Drilling Company Matures OT Cyber Risk Program with SecurityGate
About the Company
This SecurityGate.io customer is an oil-service industry leader, specializing in rigs and drilling equipment. For privacy and security reasons, they have chosen to remain anonymous for this case study.
Their Director of Security is in charge of ensuring all the industrial control systems (ICS) are secure and properly assessed for risks. With their operational technology (OT) networks being increasingly exposed to cyber threats, it was a challenge to figure out where they should start.
His lean department had a limited understanding of OT security, and it was unclear what responsibility the IT department had in cyber risk assessments. Additionally, they had no firm ICS asset inventory.
How They Matured Their Risk Management Program with SecurityGate
Complete an Asset Inventory
Without a clear understanding of what was on their OT network, this drilling company was vulnerable to cyberattacks. And once they completed an asset inventory, it was a complex task to translate the data into action items – one his team didn’t have the experience to do.
Using SecurityGate’s native integration with asset inventory tools, like Tenable, they were able to see how their CVE scores affected their overall risk posture.

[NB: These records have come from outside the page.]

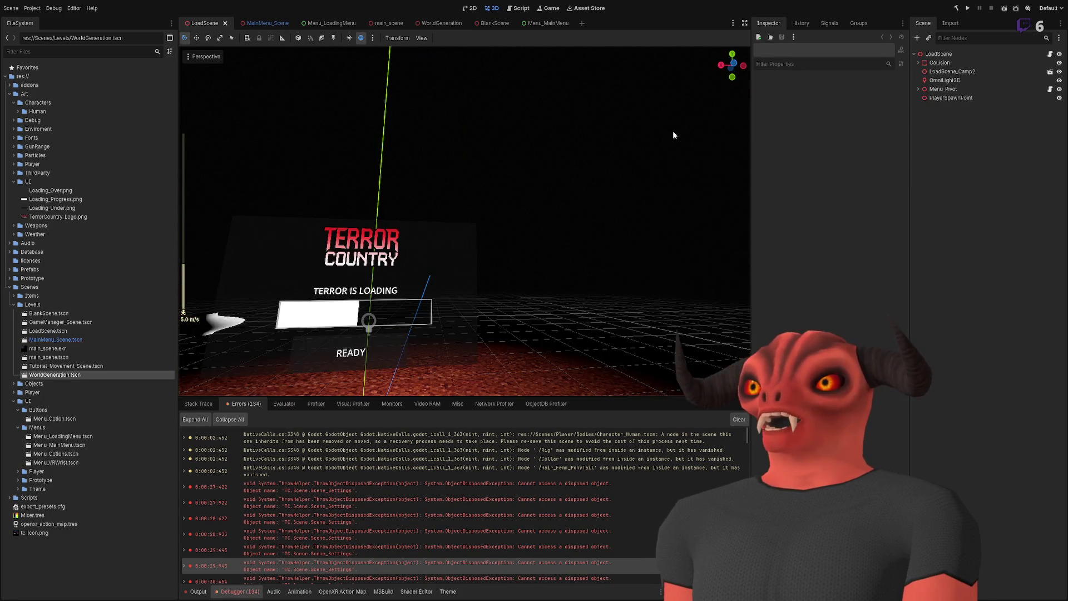
mouse_move(419, 247)
left_mouse_down()
mouse_move(250, 96)
mouse_move(390, 167)
mouse_move(549, 228)
left_mouse_up()
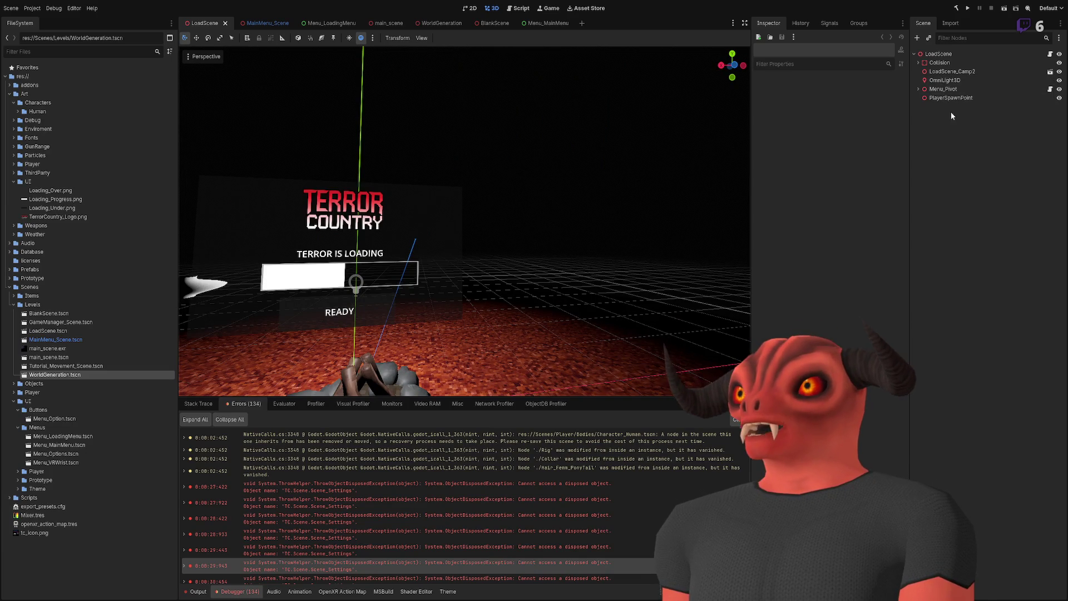
Step: Add a WorldEnvironment node and check its Process Priority of 0
key("ctrl+z")
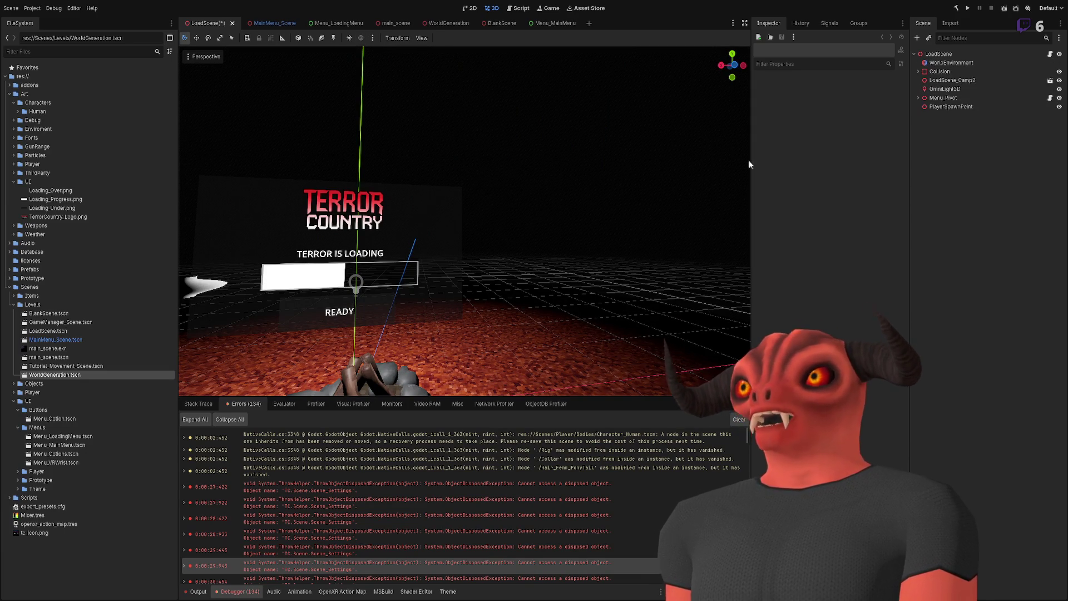
left_click(954, 62)
left_click(792, 106)
left_click(793, 106)
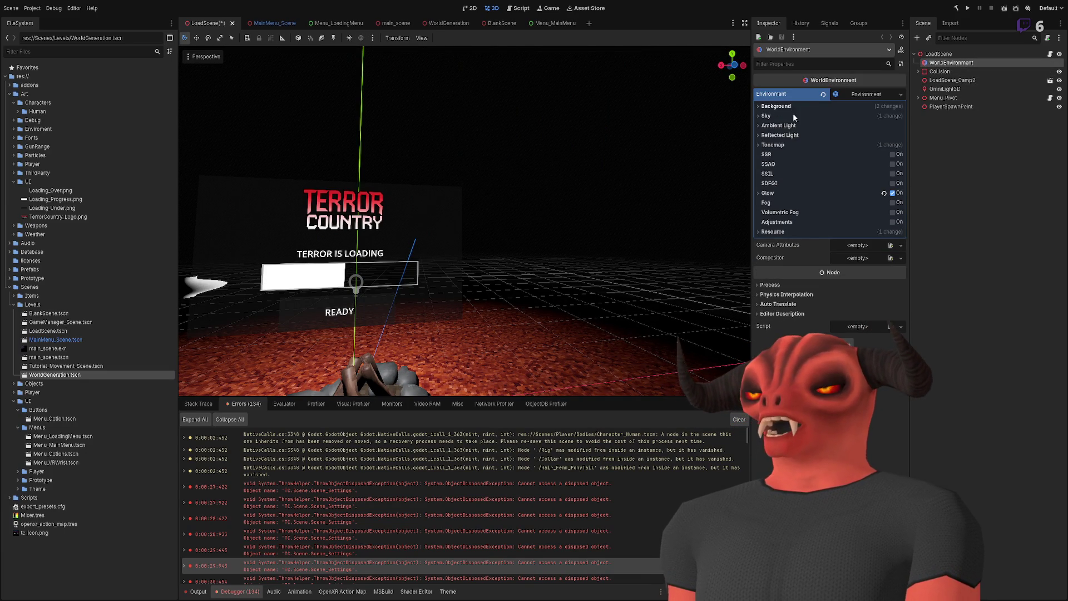
left_click(773, 285)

Establish Baseline Metrics
Before SecurityGate, the team relied on just two individuals to conduct risk assessments. This resulted in numerous challenges including a lack of consistency, employee burnout, and ultimately unreliable data. By using the automated workflows from the SecurityGate Platform, their team could perform assessments in record time. This enabled them to assess their global facilities and establish a starting point for maturing each one.
Prioritize Remediations with Reliable Data
Most importantly, the Director of Security now has a single source of truth for his executive team. The high-level reports and dashboards from the SecurityGate platform provide presentation-ready graphs to show the effectiveness of his program.
Decision makers have the insights they need tackle remediations and improve their security posture in a smart, cost-efficient way.
The Gift of an OT Cyber Security Maturity Playbook
For this company, the number-one feature of the SecurityGate Platform was guided assessments. The platform provided their inexperienced team with a predefined workflow and turnkey questions that addressed industry-specific risk scoring.
Not only did the automation from the platform save them a tremendous amount of time, they now have a repeatable process for next year’s assessments. Plus, the platform’s visual dashboards include a digestible view of how risk posture has changed for the company over time.